= Michael Whouley =

American political lobbyist

Michael Whouley is an American Democratic Party political consultant who specializes in get out the vote operations. Whouley is President of the Dewey Square Group, a consulting firm that works for both political and corporate clients as lobbyists and campaign strategists.

Whouley, who spent his childhood and launched his career in the Dorchester section of Boston, Massachusetts, was a key strategist for Bill Clinton, serving as his field director during the 1992 election. Following Clinton's inauguration, Whouley became a lobbyist on behalf of pro-North American Free Trade Agreement (NAFTA) interests. During the 1996 election, Whouley served as director of Vice Presidential operations.

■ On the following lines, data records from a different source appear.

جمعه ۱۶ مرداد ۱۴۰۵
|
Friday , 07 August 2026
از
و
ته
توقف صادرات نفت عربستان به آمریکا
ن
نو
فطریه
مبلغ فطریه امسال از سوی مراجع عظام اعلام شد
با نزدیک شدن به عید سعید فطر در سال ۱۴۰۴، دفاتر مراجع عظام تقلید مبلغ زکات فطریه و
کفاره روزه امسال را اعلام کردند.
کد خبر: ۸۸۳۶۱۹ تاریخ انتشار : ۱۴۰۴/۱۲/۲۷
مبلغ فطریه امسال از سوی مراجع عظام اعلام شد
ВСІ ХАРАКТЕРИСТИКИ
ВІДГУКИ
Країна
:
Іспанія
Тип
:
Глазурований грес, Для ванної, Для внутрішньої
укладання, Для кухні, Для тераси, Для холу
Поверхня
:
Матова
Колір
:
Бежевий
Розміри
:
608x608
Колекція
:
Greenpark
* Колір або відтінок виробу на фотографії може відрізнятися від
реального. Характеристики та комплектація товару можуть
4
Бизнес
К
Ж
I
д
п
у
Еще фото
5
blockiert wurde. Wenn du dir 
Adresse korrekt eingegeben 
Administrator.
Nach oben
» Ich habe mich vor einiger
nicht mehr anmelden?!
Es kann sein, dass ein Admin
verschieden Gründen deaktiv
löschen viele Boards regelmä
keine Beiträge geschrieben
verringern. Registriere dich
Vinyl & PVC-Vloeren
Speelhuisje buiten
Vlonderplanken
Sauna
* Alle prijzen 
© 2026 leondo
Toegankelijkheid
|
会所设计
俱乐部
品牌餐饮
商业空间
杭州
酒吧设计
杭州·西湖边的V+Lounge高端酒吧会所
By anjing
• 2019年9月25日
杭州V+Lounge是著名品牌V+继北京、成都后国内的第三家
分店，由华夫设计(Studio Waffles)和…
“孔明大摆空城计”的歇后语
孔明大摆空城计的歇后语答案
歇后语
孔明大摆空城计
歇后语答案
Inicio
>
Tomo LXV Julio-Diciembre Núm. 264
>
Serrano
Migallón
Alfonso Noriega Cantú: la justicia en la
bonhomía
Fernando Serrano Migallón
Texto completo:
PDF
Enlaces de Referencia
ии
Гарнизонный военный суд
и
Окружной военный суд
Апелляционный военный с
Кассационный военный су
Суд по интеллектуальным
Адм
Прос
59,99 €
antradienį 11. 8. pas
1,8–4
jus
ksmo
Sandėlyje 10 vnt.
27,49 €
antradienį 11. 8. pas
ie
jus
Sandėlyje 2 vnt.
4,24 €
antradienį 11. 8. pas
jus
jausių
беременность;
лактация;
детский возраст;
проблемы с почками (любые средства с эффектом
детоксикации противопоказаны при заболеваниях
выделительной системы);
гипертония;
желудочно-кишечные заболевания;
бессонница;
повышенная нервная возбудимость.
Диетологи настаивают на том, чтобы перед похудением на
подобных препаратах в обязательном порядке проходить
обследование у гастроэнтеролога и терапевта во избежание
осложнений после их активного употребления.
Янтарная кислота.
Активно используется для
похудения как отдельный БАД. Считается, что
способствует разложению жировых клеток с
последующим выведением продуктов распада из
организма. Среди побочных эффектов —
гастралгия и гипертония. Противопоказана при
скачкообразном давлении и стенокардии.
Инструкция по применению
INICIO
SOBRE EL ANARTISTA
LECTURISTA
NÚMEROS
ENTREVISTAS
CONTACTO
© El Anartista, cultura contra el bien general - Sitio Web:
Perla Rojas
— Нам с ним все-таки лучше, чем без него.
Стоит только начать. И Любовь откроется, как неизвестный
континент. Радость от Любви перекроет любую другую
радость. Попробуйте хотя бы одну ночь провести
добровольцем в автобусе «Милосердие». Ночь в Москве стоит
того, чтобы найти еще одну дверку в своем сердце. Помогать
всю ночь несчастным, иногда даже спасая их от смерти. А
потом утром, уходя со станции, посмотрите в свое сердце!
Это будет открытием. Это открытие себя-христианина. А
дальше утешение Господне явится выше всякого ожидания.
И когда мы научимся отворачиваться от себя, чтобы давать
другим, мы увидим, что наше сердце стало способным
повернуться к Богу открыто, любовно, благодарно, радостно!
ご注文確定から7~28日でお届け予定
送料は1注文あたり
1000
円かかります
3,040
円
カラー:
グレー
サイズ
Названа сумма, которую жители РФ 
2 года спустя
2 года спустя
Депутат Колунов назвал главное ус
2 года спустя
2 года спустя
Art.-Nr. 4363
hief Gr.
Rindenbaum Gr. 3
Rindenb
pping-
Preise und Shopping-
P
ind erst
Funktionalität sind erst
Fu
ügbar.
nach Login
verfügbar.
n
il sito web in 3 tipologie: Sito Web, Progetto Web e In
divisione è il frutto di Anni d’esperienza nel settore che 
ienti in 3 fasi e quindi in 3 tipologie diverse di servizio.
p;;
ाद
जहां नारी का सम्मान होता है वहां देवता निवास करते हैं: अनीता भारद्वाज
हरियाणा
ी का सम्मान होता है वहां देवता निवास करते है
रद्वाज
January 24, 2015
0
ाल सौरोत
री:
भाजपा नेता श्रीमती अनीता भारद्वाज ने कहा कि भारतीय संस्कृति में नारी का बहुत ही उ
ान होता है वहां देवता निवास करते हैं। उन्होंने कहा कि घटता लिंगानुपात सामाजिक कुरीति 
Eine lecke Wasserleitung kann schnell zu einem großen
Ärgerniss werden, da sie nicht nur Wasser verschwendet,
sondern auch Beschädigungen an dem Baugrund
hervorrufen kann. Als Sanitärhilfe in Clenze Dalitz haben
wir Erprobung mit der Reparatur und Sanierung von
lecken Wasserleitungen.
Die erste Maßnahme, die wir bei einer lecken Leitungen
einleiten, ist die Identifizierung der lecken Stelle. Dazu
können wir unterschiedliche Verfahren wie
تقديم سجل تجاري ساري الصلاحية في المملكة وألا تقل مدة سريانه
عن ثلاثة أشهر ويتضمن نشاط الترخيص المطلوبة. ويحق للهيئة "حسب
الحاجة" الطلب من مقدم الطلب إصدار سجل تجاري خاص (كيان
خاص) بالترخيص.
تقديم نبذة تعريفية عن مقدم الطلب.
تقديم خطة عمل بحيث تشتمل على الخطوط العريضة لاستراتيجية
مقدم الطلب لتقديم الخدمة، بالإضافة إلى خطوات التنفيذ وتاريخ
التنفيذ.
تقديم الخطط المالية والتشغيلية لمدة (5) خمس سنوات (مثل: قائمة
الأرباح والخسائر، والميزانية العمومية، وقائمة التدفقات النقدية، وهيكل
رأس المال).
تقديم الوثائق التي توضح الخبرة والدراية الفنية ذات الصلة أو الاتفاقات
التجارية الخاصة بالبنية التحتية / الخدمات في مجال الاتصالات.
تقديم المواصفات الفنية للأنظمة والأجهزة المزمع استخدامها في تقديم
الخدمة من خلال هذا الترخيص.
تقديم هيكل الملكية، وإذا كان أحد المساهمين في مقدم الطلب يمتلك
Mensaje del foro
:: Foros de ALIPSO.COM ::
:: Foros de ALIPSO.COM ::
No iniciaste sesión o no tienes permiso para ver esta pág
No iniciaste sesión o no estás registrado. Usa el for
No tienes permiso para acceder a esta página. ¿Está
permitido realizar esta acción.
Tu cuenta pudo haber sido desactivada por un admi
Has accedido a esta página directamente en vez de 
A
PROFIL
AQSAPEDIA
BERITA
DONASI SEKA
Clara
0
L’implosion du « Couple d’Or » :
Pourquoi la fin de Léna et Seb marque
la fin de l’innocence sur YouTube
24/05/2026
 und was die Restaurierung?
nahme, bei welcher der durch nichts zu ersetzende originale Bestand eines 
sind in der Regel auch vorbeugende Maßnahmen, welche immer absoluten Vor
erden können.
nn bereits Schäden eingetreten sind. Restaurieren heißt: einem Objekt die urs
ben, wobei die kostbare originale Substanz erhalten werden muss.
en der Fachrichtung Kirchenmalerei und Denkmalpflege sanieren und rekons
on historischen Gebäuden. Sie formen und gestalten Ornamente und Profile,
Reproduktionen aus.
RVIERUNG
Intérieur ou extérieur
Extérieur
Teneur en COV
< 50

Whouley was a key strategist for both Al Gore in 2000 and John Kerry in 2004. Whouley helped jumpstart both Gore's and Kerry's comeback in the presidential primaries after they came close to being overtaken by Bill Bradley and Howard Dean respectively.

Whouley is regarded as one of the Democratic Party's best field strategists and as a result has earned the nickname "The Wizard". Despite this, he is fairly reclusive and very rarely does media interviews. He avoids reporters as much as possible.

Mark Halperin of Time reported on December 14, 2007, that Michael Whouley had been working for Senator Hillary Clinton's Iowa campaign for several weeks. Whouley also ran Clinton's New Hampshire operation in January 2008.

==In film==
Comedian/actor Denis Leary portrayed Whouley in the 2008 HBO movie Recount.
 Whouley objected to his character's swearing in the film as well as a scene in which he breaks a chair.